Users can monitor the progress of their training job on the ML Engine Dashboard.
Note: This sample is supported for use with 1.12 runtime version.
Launching a training job with a TPU compatible pipeline config requires using a similar command:
gcloud ml-engine jobs submit training `whoami`_object_detection_`date +%m_%d_%Y_%H_%M_%S` \
--job-dir=gs://${MODEL_DIR} \
--packages dist/object_detection-0.1.tar.gz,slim/dist/slim-0.1.tar.gz,/tmp/pycocotools/pycocotools-2.0.tar.gz \
--module-name object_detection.model_tpu_main \
--runtime-version 1.12 \
--scale-tier BASIC_TPU \
--region us-central1 \
-- \
--tpu_zone us-central1 \
--model_dir=gs://${MODEL_DIR} \
--pipeline_config_path=gs://${PIPELINE_CONFIG_PATH}
In contrast with the GPU training command, there is no need to specify a YAML
file and we point to the object_detection.model_tpu_main binary instead of
object_detection.model_main. We must also now set scale-tier
to be
BASIC_TPU
and provide a tpu_zone
. Finally as before pipeline_config_path
points to a points to the pipeline configuration stored on Google Cloud Storage
(but is now must be a TPU compatible model).
Note: You only need to do this when using TPU for training as it does not interleave evaluation during training as in the case of Multiworker GPU training.

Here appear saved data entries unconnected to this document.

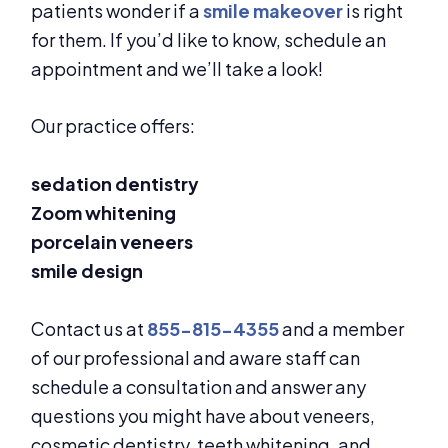
patients wonder if a
smile makeover
is right
for them. If you’d like to know, schedule an
appointment and we’ll take a look!
Our practice offers:
sedation dentistry
Zoom whitening
porcelain veneers
smile design
Contact us at
855-815-4355
and a member
of our professional and aware staff can
schedule a consultation and answer any
questions you might have about veneers,
cosmetic dentistry, teeth whitening, and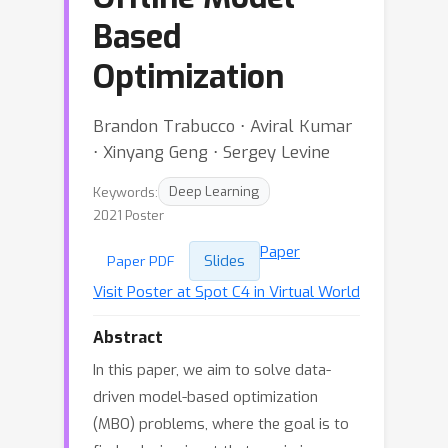
Based
Optimization
Brandon Trabucco ⋅ Aviral Kumar
⋅ Xinyang Geng ⋅ Sergey Levine
Keywords:
Deep Learning
2021 Poster
Paper
Slides
Paper PDF
Visit Poster at Spot C4 in Virtual World
Abstract
In this paper, we aim to solve data-
driven model-based optimization
(MBO) problems, where the goal is to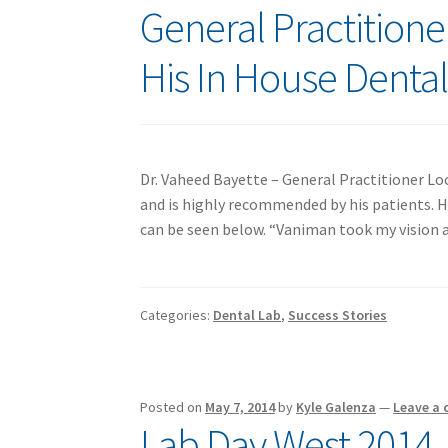
General Practition
His In House Denta
Dr. Vaheed Bayette – General Practitioner Loc
and is highly recommended by his patients. H
can be seen below. “Vaniman took my vision and
Categories:
Dental Lab
,
Success Stories
Posted on
May 7, 2014
by
Kyle Galenza
—
Leave a
Lab Day West 2014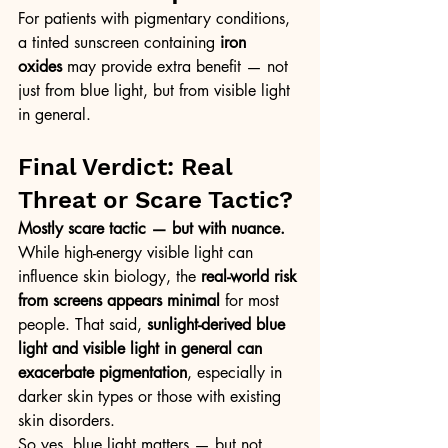
For patients with pigmentary conditions, 
a tinted sunscreen containing 
iron 
oxides
 may provide extra benefit — not 
just from blue light, but from visible light 
in general.
Final Verdict: Real 
Threat or Scare Tactic?
Mostly scare tactic — but with nuance. 
While high-energy visible light can 
influence skin biology, the 
real-world risk 
from screens appears minimal
 for most 
people. That said, 
sunlight-derived blue 
light and visible light in general can 
exacerbate pigmentation
, especially in 
darker skin types or those with existing 
skin disorders.
So yes, blue light matters — but not 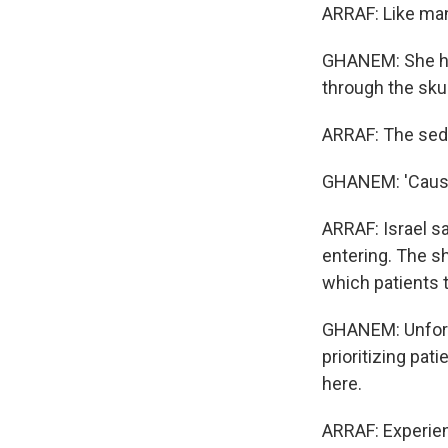
ARRAF: Like man
GHANEM: She had
through the skul
ARRAF: The seda
GHANEM: 'Cause 
ARRAF: Israel s
entering. The s
which patients t
GHANEM: Unfortun
prioritizing pati
here.
ARRAF: Experien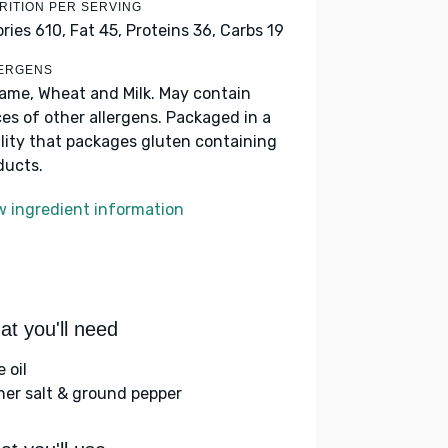
RITION PER SERVING
ories 610,
Fat 45,
Proteins 36,
Carbs 19
ERGENS
ame, Wheat and Milk. May contain
ces of other allergens. Packaged in a
ility that packages gluten containing
ducts.
w ingredient information
t you'll need
e oil
her salt & ground pepper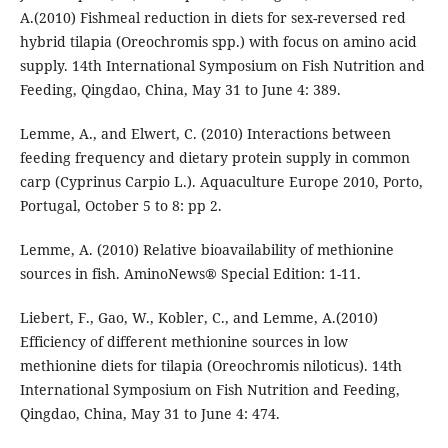
A.(2010) Fishmeal reduction in diets for sex-reversed red
hybrid tilapia (Oreochromis spp.) with focus on amino acid
supply. 14th International Symposium on Fish Nutrition and
Feeding, Qingdao, China, May 31 to June 4: 389.
Lemme, A., and Elwert, C. (2010) Interactions between
feeding frequency and dietary protein supply in common
carp (Cyprinus Carpio L.). Aquaculture Europe 2010, Porto,
Portugal, October 5 to 8: pp 2.
Lemme, A. (2010) Relative bioavailability of methionine
sources in fish. AminoNews® Special Edition: 1-11.
Liebert, F., Gao, W., Kobler, C., and Lemme, A.(2010)
Efficiency of different methionine sources in low
methionine diets for tilapia (Oreochromis niloticus). 14th
International Symposium on Fish Nutrition and Feeding,
Qingdao, China, May 31 to June 4: 474.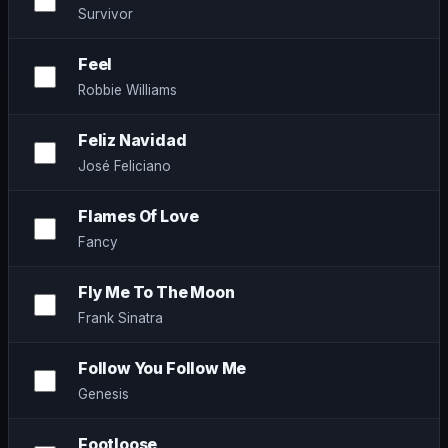
Survivor
Feel
Robbie Williams
Feliz Navidad
José Feliciano
Flames Of Love
Fancy
Fly Me To The Moon
Frank Sinatra
Follow You Follow Me
Genesis
Footloose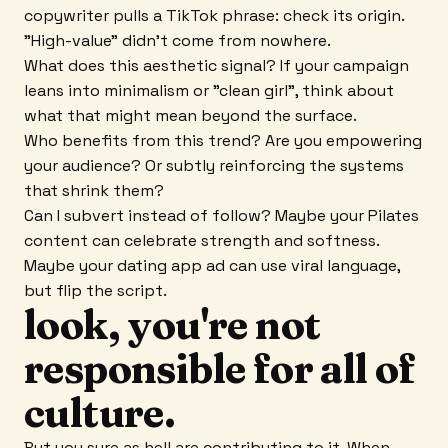
copywriter pulls a TikTok phrase: check its origin.
"High-value" didn't come from nowhere.
What does this aesthetic signal? If your campaign
leans into minimalism or "clean girl", think about
what that might mean beyond the surface.
Who benefits from this trend? Are you empowering
your audience? Or subtly reinforcing the systems
that shrink them?
Can I subvert instead of follow? Maybe your Pilates
content can celebrate strength and softness.
Maybe your dating app ad can use viral language,
but flip the script.
look, you're not
responsible for all of
culture.
But you sure as hell are contributing to it. When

Evaluation jobs run on a single machine, so it is not necessary to write a YAML configuration for evaluation. Run the following command to start the evaluation job:
gcloud ml-engine jobs submit training object_detection_eval_`date +%m_%d_%Y_%H_%M_%S` \
--runtime-version 1.12 \
--job-dir=gs://${MODEL_DIR} \
--packages dist/object_detection-0.1.tar.gz,slim/dist/slim-0.1.tar.gz,/tmp/pycocotools/pycocotools-2.0.tar.gz \
--module-name object_detection.model_main \
--region us-central1 \
--scale-tier BASIC_GPU \
-- \
--model_dir=gs://${MODEL_DIR} \
--pipeline_config_path=gs://${PIPELINE_CONFIG_PATH} \
--checkpoint_dir=gs://${MODEL_DIR}
Where gs://${MODEL_DIR}
points to the directory on Google Cloud Storage where
training checkpoints are saved (same as the training job), as well as
to where evaluation events will be saved on Google Cloud Storage and
gs://${PIPELINE_CONFIG_PATH}
points to where the pipeline configuration is
stored on Google Cloud Storage.
Typically one starts an evaluation job concurrently with the training job. Note that we do not support running evaluation on TPU, so the above command line for launching evaluation jobs is the same whether you are training on GPU or TPU.
You can run Tensorboard locally on your own machine to view progress of your training and eval jobs on Google Cloud ML. Run the following command to start Tensorboard:
tensorboard --logdir=gs://${YOUR_CLOUD_BUCKET}
Note it may Tensorboard a few minutes to populate with results.